Sep 19, 2016
I had a really interesting conversation with a guy about modelling information. what I did when talking to him is in one case insist that his model be made more simple because adding more variation in the model was unhelpful, and then in another case in the same conversation, insist his model be made more complicated to account for the available information that didn't fit his model.
On reflection I realised that I had applied two opposing forces to models of information and could only vaguely explain why. With that in mind I decided to work out what was going on. The following is obvious, but that's why I am writing it out, so that no one else has to do the obvious thing.

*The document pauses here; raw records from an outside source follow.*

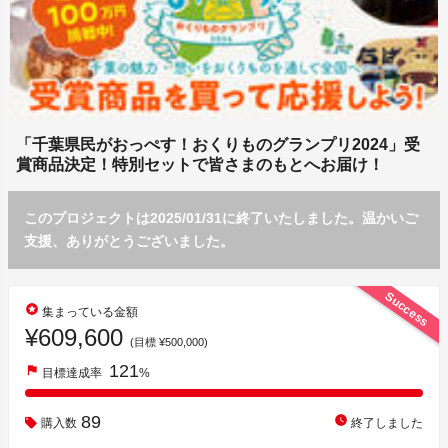
「千葉県民がおっぺす！おくりものグランプリ2024」受
賞商品決定！特別セットで皆さまのもとへお届け！
このプロジェクトは2025/01/31に終了いたしました。温かいご
支援、ありがとうございました。
Success
stars
集まっている金額
¥609,600
(目標 ¥500,000)
121
flag
目標達成率
%
89
watch_later
購入数
終了しました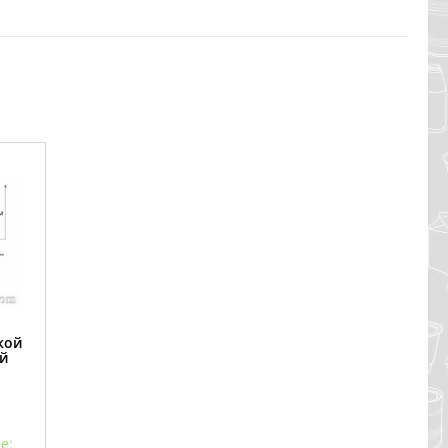
кой
й
е:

This all comes down to what you are measuring or describing. If you are trying to describe something rather general, like "what impact do number of beach-goers have on the pollution at the beach?", it's probably not important what gender, age, race, time spent at the beach or socioeconomic status the beach goers are. (With the exception of maybe socioeconomic status of the surrounding geopolitical territory), what is important is maybe two pieces of information:
That's it. This would be a case for reducing the survey of beach goers down to a counter of beach goers and a daily photo of the remaining state of the beach at the end of the day (which could be compared to other similar photos). Or even just - 3 photos, one at 9am (start), one at 1pm (peak) and one at 5pm (end). This model needs no more moving parts. The day you want to start using historic information to decide how many beach cleaners you want to employ, you can do that from the limited but effective data you have gathered.
Let's continue the same example. You have 3 photos of each day, but sometimes the 1pm photo is deserted. Nearly no one is at the beach, and you wonder why. It's also messing with your predictions because there is still a bit of rubbish at 5pm even though very few people were at the beach. The model no longer explains the state of the world. The map is wrong. But that's okay. We can fix it by adding more information. You notice that most days the model is good, so there might be something going on for the other days which needs a + k factor to the equation (+k is something added in chemistry, in algebra it's sometimes called a +c as in y=mx+b+c, and physics +x, but generally adding a variable to an equation is common to all science fields). Some new variable.
Let's say that being omniscient to our own made up examples we know that the cause is the weather. On stormy windy rainy days - no one goes to the beach, but some rubbish washes up. Does this match the data? almost perfectly. Does this help explain the map? Yes. Is it necessary? That depends on what you are doing with the information. Maybe it's significant enough in this scenario that it is necessary.
The example that came up in conversation was his own internal model that there is fundamentally something different between someone who does exercise, and someone who Doesn't exercise. I challenged this model for having too much complexity. I argue that the model of - there is a hidden and secret moving part between does/doesn't exercise, is a model that doesn't describe the world better than a model without that moving part.
The model does something else (and found its way into existence for this reason). If you find yourself on one side of the model (i.e. the "I don't exercise") then you can protect yourself from attributing the failure to exercise to your own inability to do it by declaring that there is a hidden and secret moving part that prevents me from being in the other observable group. This preserves your non-changing and let's you get away with it for a longer time. I know this model because that is what I did. I held this model very strongly. And then I went out and searched for the hidden and secret moving part that I could change in order to move myself into the other group. There was no hidden and secret moving part. Or if there was I couldn't find it. However, I did manage to stop holding the model that there was some hidden and secret moving part, and instead just start exercising more.
In figuring out if this model is real or a made up model to protect your own brain from being critical of itself, start to think of what the world would look like if it were true. If there was some difference between people who do exercise and people who do not - we might see people clustered in observable groups and never be able to change between them (This is not true because we regularly see people publishing their weight loss journeys, we also regularly see people getting fatter and unhealthier, suggesting that travel in either direction is entirely possible and happens all the time). If there were something describable it would be as obvious as different species, in fact - thinking evolutionarily - if such a thing existed, it's likely that it would have significantly shaped the state of the world already to be completely different... Given that we can't know for sure, this might not be a very strong argument.
If you got this far - as I did and wondered, so why can't I be in the other group - I have news for you. You can.
Meta: this took an hour to write. If I were to spend more time on it, it would probably be to tighten up the examples and maybe provide more examples. I am not sure that such time would be useful to you and am interested in if you think it will be useful.